Weltliche Interessen
Hintergrund dafür war neben den Wirren der Zeit nicht zuletzt Michelangelos unstillbarer Schaffensdrang. Dieser brachte den Künstler nicht selten bis an seine physischen Grenzen, etwa bei der Neugestaltung der Decke der Sixtinischen Kapelle, die Michelangelo nahezu parallel zum Julius-Grabmahl anging.

Angetrieben wurde der Künstler dabei laut Forcellino, der hier wie etwa auch in Hinblick auf Michelangelos Homosexualität wenig Respekt vor dem rastlosen Genie zeigt, durchaus von weltlichen Begierden. Zu lukrativ waren die zahlreichen Aufträge, auch wenn Michelangelo immer abstritt, mit seiner Kunst Geschäfte machen zu wollen.

Denn auch wenn Michelangelo in bescheidenen Verhältnissen zu leben pflegte, sammelte er im Laufe seines langen Lebens große Reich- und Besitztümer an. Mit diesen wollte er nicht zuletzt den Status seiner ins Abseits geratenen Familie wiederherstellen, zu der er - wie zu vielen seiner Gönner, Auftraggeber und Gehilfen - ein schwieriges Verhältnis pflegte.

Konflikt mit Kirche und Medici
Dafür sorgten auch Michelangelos politische Ansichten, etwa das offene Eintreten für die Republik in Florenz, das zu ernsthaften Konflikten mit der mächtigen Familie der Medici führte. Nichtsdestotrotz wurden sie Michelangelos eifrigste Förderer - darunter mit gleich mehreren Päpsten auch im Namen der Kirche.

Dieser wiederum war nicht nur Michelangelos provokante Umsetzung religiöser Szenen ein Dorn im Auge, sein Naheverhältnis zu reformorientierten Kreisen rief auch die Inquisition auf den Plan.

Unverzichtbares Talent
Durch Flucht ins Exil und die schützende Hand einflussreicher Gönner, in erster Linie aber dank seines Ausnahmekönnens blieb Michelangelo das Schlimmste erspart.

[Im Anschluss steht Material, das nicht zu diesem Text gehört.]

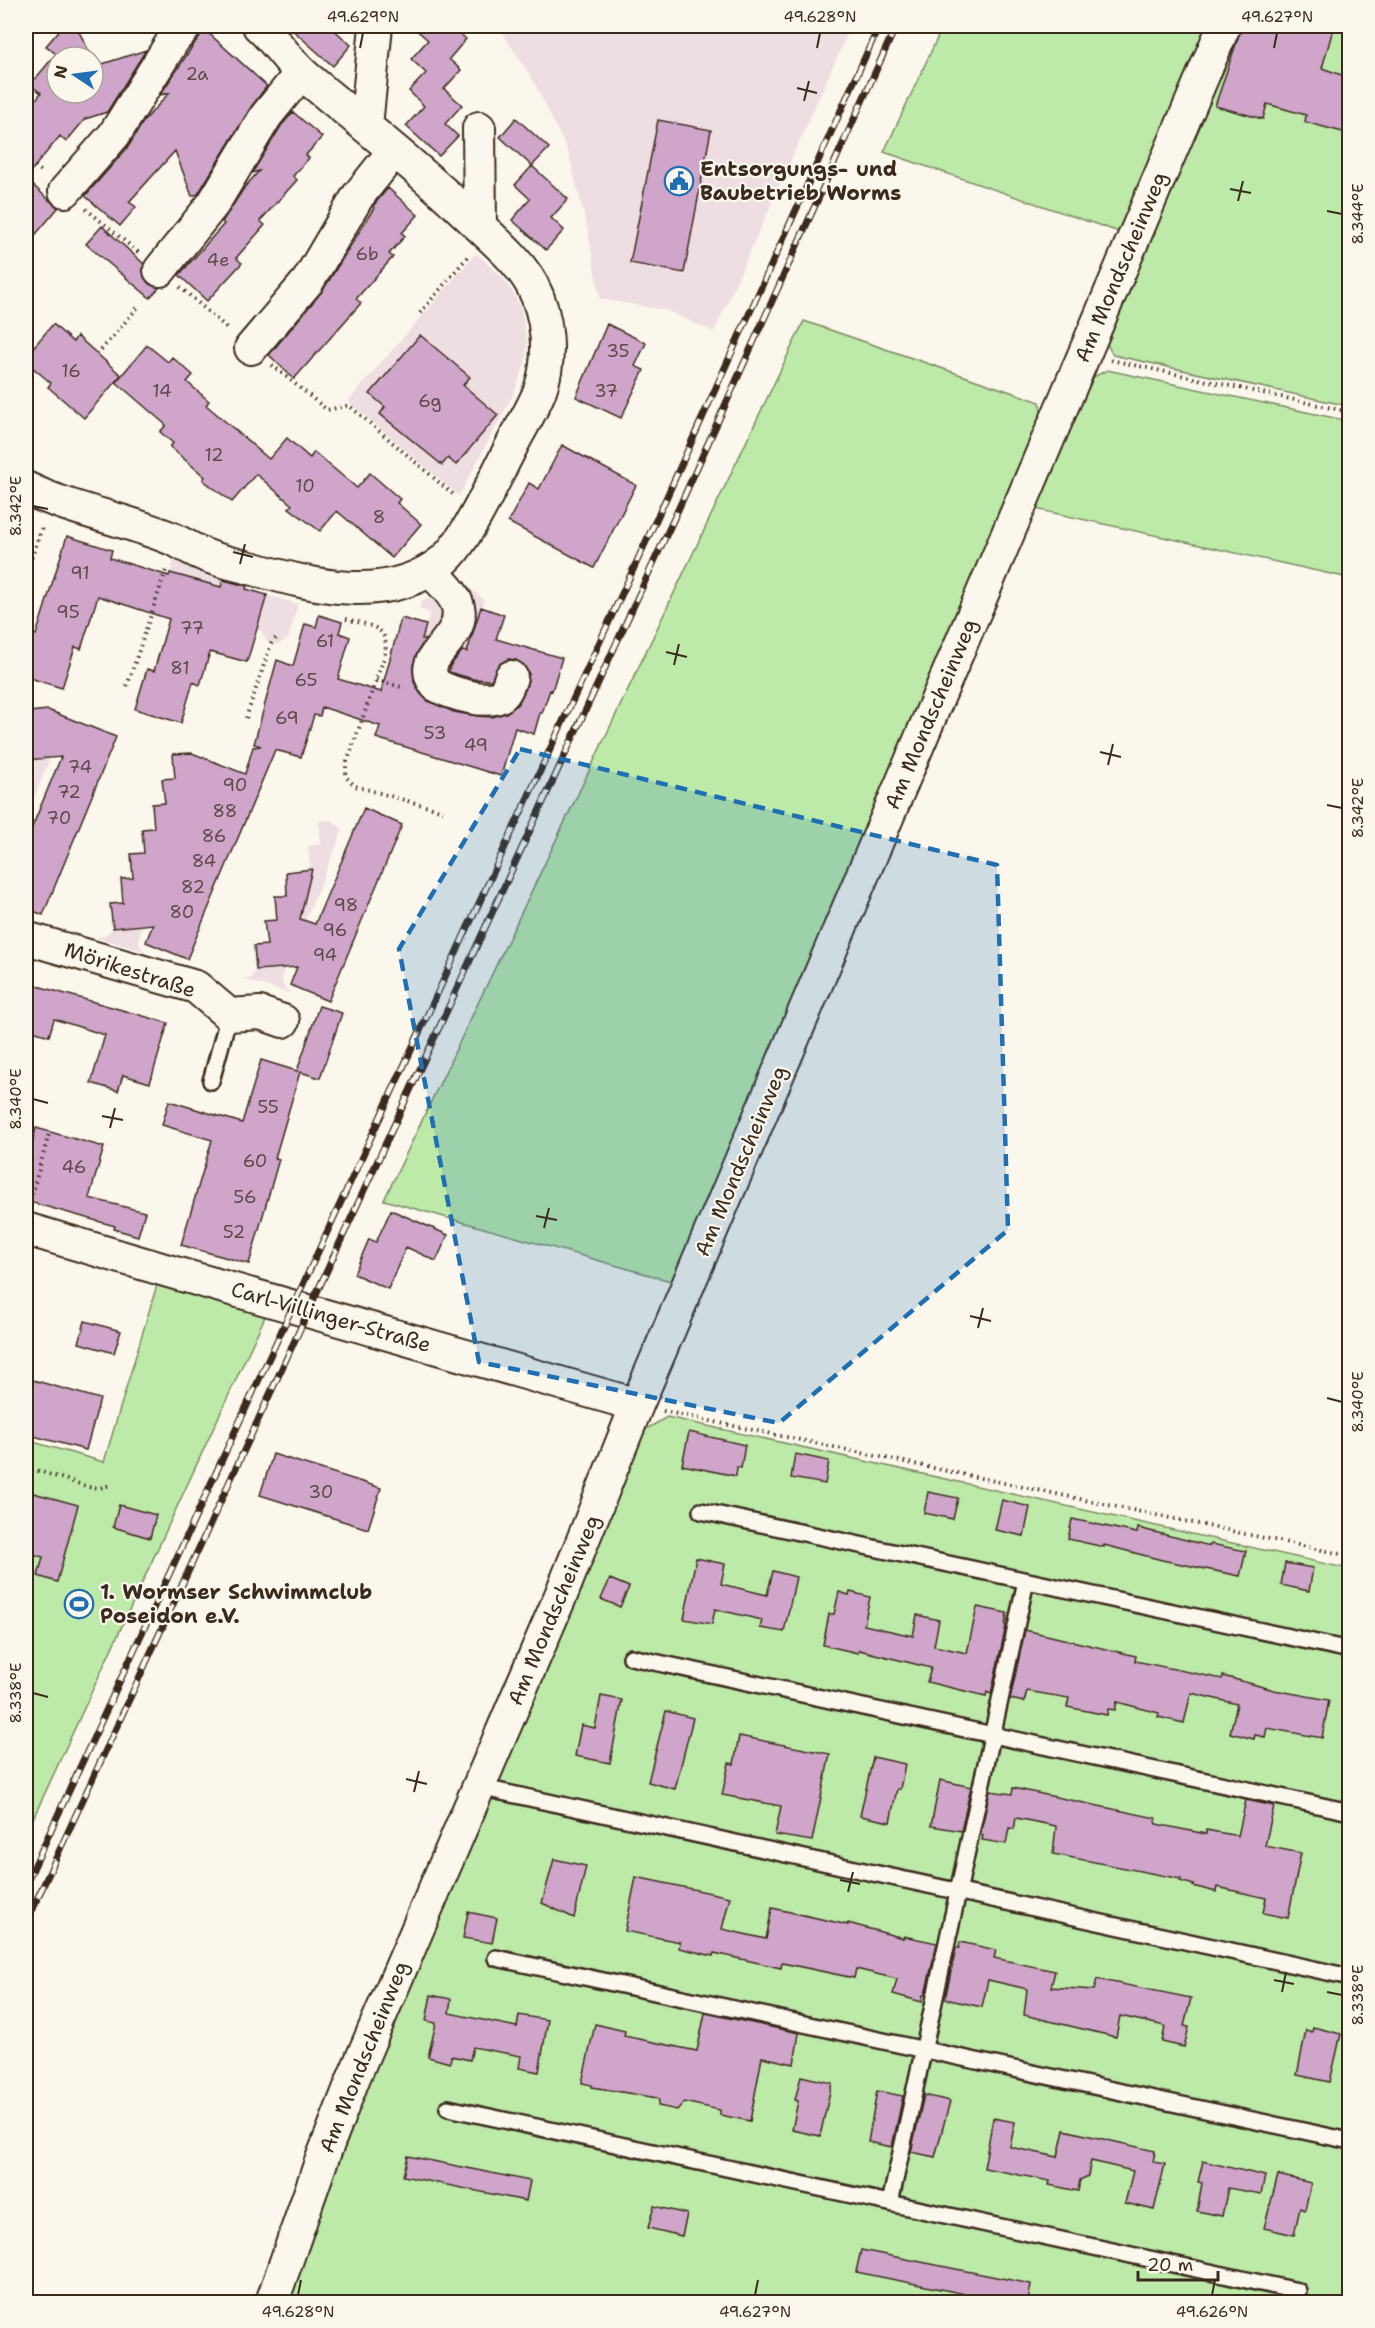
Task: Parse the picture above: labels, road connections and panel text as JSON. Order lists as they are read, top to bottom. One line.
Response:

So kam es, dass selbst Papst Paul IV., unter dem die Kirche im Kampf gegen die Ketzerei einen ihrer Höhepunkte erlebte, nicht auf die Dienste des streitbaren und bereits greisen Künstlers verzichten wollte.

Bau des Petersdoms
Denn obwohl die kirchliche Zensur auch vor Michelangelos Werken wie dem "Jüngsten Gericht" nicht haltmachte, erwartete sich der Vatikan von ihm nichts weniger, als den ins Stocken geratenen Bau des Petersdoms entscheidend voranzutreiben.

Talent sei die einzige Tugend, die nicht mit Gewalt aus einem Menschen herauszuholen sei, zitiert Forcellino in diesem Zusammenhang Papst Paul III., der trotz Kenntnis von Michelangelos kritischer Haltung zur Amtskirche erkennen musste, dass niemand anderer für die Leitung von Italiens größter Baustelle infrage kam.

Buchhinweis
Antonio Forcellino: Michelangelo. Eine Biografie. Siedler Verlag, 400 Seiten, 25,70 Euro.